Second, it mattered that, "[o]nly weeks after the viatical settlement and unbeknownst to the parties, Emory changed its group life insurance carrier from LOG to Metropolitan Life Insurance Company[,]" as court records would later recount. In doing so, Emory provided a way for holders of the Life of Georgia policy to transfer their coverage to Metropolitan Life Insurance Company, with the exception of Life of Georgia policy holders who were, at the time, on disability. The result was that Life of Georgia retained its obligation to that portion of Emory's Life of Georgia policy holders who were on disability at the time of Emory replacing Life of Georgia with Metropolitan Life Insurance Company as Emory's group life insurance provider. This meant that Aycock remained a Life of Georgia policy holder at the time, due to his disability status.
Third, as court records highlight, a company called ING Medical Risk Solutions eventually took over for Life of Georgia and negotiated a settlement with Emory that affected the policy terms for disabled Life of Georgia policy holders like Aycock:
Emory eventually negotiated a settlement with ING Medical Risk Solutions, a successor in interest to LOG, which provided that LOG/ING would continue to provide coverage for the members of this group as long as they stayed on disability. Should a disabled employee return to work, their coverage by LOG/ING would either be cancelled or, at the option of the insured, be converted to an individual policy with a face amount of only $2,000.
Pursuant to those negotiated settlement terms, were a disabled policy holder to return to work, the holder's coverage under the policy would be cancelled. Thus, Aycock's September 2000 return to work cancelled his coverage under the Life of Georgia policy, and thereby dashed any chance Livoti had at the payday he sought and expected in return for his $144,000 purchase.

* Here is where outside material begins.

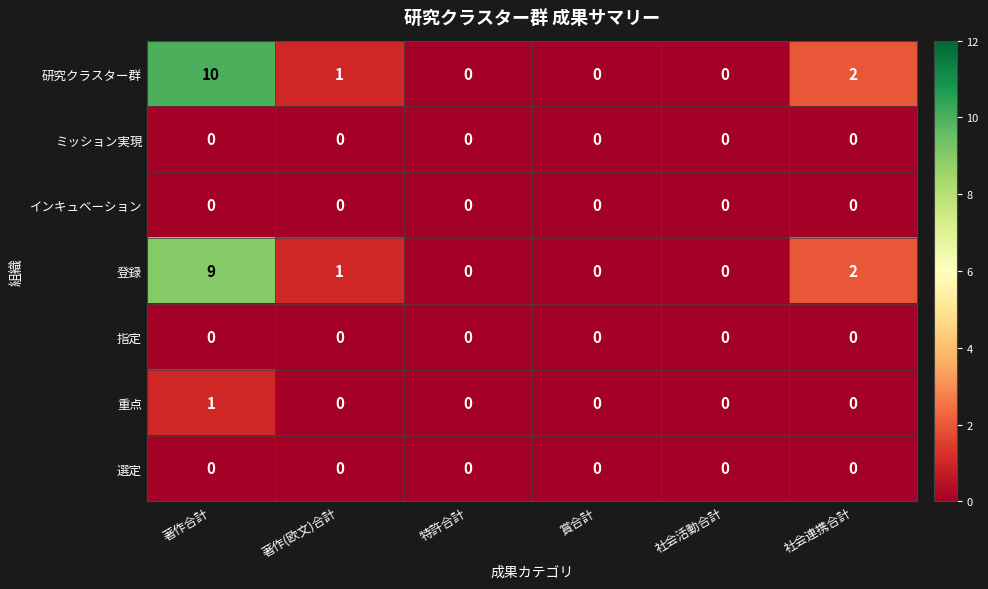

Which category has the highest value in the 登録 series?

著作合計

Fourth, since Aycock's return to work changed his status to "not on disability," he was suddenly eligible to join the majority of his Emory colleagues as holders of the replacement policy issued by Metropolitan Life Insurance Company. So, October 13, 2000, Aycock enrolled in Metropolitan Life Insurance Company group life insurance program. Because this was an entirely new policy, Aycock's understanding at the time was that his enrollment in the Metropolitan Life Insurance Company group life insurance program in no way implicated Aycock's October 1996 deal with Livoti, which pertained only to the Life of Georgia policy and "all renewals thereof[.]" Since, as Aycock reasoned, his Metropolitan Life Insurance Company policy was not a renewal of his Life of Georgia policy, his Metropolitan Life Insurance Company policy did not fall within the scope of his October 1996 deal with Livoti.
What constitutes a "renewal" under Georgia law?
Livoti's disagreement with this last point was the basis of Livoti's lawsuit against Aycock, which asked the court to decide whether Aycock's Metropolitan Life Insurance Company policy was a renewal of Aycock's Life of Georgia policy.